Obesity is a risk factor for cancer, as well as many other chronic diseases such as cardiovascular disease and type 2 diabetes.
There is convincing evidence that overweight and obesity are risk factors for cancers of the colorectum, kidney, pancreas, oesophagus, endometrium and breast (in postmenopausal women). Excess body fat probably increases the risk of gallbladder cancer and there is limited suggestive evidence that overweight and obesity increases the risk of liver cancer. However, excess body fat probably decreases the risk of pre-menopausal breast cancer.
Cancer Council supports the recommendations in the National Health and Medical Research Council Dietary Guidelines for Adults in relation to body weight. Cancer Council recommends people maintain a healthy body weight within a BMI range of 18.5 to 25, and have a waist measurement less than 80cm for women and less than 94cm for men.

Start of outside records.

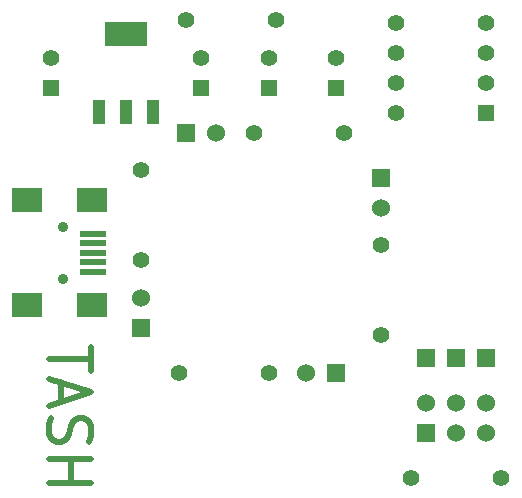
<source format=gts>
G04 (created by PCBNEW (2013-07-07 BZR 4022)-stable) date 12/11/2014 2:45:24 AM*
%MOIN*%
G04 Gerber Fmt 3.4, Leading zero omitted, Abs format*
%FSLAX34Y34*%
G01*
G70*
G90*
G04 APERTURE LIST*
%ADD10C,0.00590551*%
%ADD11C,0.019685*%
%ADD12R,0.0906X0.0197*%
%ADD13R,0.0984X0.0787*%
%ADD14C,0.0354*%
%ADD15R,0.144X0.08*%
%ADD16R,0.04X0.08*%
%ADD17C,0.055*%
%ADD18R,0.06X0.06*%
%ADD19C,0.06*%
%ADD20R,0.055X0.055*%
G04 APERTURE END LIST*
G54D10*
G54D11*
X72820Y-54637D02*
X72820Y-55425D01*
X71442Y-55031D02*
X72820Y-55031D01*
X71835Y-55818D02*
X71835Y-56475D01*
X71442Y-55687D02*
X72820Y-56146D01*
X71442Y-56606D01*
X71507Y-57000D02*
X71442Y-57196D01*
X71442Y-57524D01*
X71507Y-57656D01*
X71573Y-57721D01*
X71704Y-57787D01*
X71835Y-57787D01*
X71967Y-57721D01*
X72032Y-57656D01*
X72098Y-57524D01*
X72164Y-57262D01*
X72229Y-57131D01*
X72295Y-57065D01*
X72426Y-57000D01*
X72557Y-57000D01*
X72688Y-57065D01*
X72754Y-57131D01*
X72820Y-57262D01*
X72820Y-57590D01*
X72754Y-57787D01*
X71442Y-58377D02*
X72820Y-58377D01*
X72164Y-58377D02*
X72164Y-59165D01*
X71442Y-59165D02*
X72820Y-59165D01*
G54D12*
X72908Y-50870D03*
X72908Y-51185D03*
X72908Y-51500D03*
X72908Y-51815D03*
X72908Y-52130D03*
G54D13*
X72869Y-49748D03*
X70704Y-49748D03*
X72869Y-53252D03*
X70704Y-53252D03*
G54D14*
X71885Y-50634D03*
X71885Y-52366D03*
G54D15*
X74000Y-44200D03*
G54D16*
X74000Y-46800D03*
X74900Y-46800D03*
X73100Y-46800D03*
G54D17*
X78750Y-55500D03*
X75750Y-55500D03*
X82500Y-51250D03*
X82500Y-54250D03*
X78250Y-47500D03*
X81250Y-47500D03*
X74500Y-51750D03*
X74500Y-48750D03*
X83500Y-59000D03*
X86500Y-59000D03*
X76000Y-43750D03*
X79000Y-43750D03*
G54D18*
X84000Y-57500D03*
G54D19*
X84000Y-56500D03*
X85000Y-57500D03*
X85000Y-56500D03*
X86000Y-57500D03*
X86000Y-56500D03*
G54D18*
X82500Y-49000D03*
G54D19*
X82500Y-50000D03*
G54D18*
X76000Y-47500D03*
G54D19*
X77000Y-47500D03*
G54D18*
X74500Y-54000D03*
G54D19*
X74500Y-53000D03*
G54D18*
X81000Y-55500D03*
G54D19*
X80000Y-55500D03*
G54D18*
X85000Y-55000D03*
X86000Y-55000D03*
X84000Y-55000D03*
G54D20*
X78750Y-46000D03*
G54D17*
X78750Y-45000D03*
G54D20*
X76500Y-46000D03*
G54D17*
X76500Y-45000D03*
G54D20*
X71500Y-46000D03*
G54D17*
X71500Y-45000D03*
G54D20*
X81000Y-46000D03*
G54D17*
X81000Y-45000D03*
G54D20*
X86000Y-46850D03*
G54D17*
X86000Y-45850D03*
X86000Y-44850D03*
X86000Y-43850D03*
X83000Y-43850D03*
X83000Y-44850D03*
X83000Y-45850D03*
X83000Y-46850D03*
M02*

</source>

To achieve and maintain a healthy weight, Cancer Council recommends regular physical activity, increased incidental activity and eating according to energy needs. Serving moderate portion sizes and making fruit, vegetables, high fibre cereals and other low fat foods the basis of the diet may assist with achieving and maintaining a healthy body weight.
In addition, mothers are encouraged to breastfeed infants exclusively for up to six months and continue with complementary breastfeeding thereafter, as breastfeeding can help to prevent overweight and obesity in children and protect mothers from breast cancer.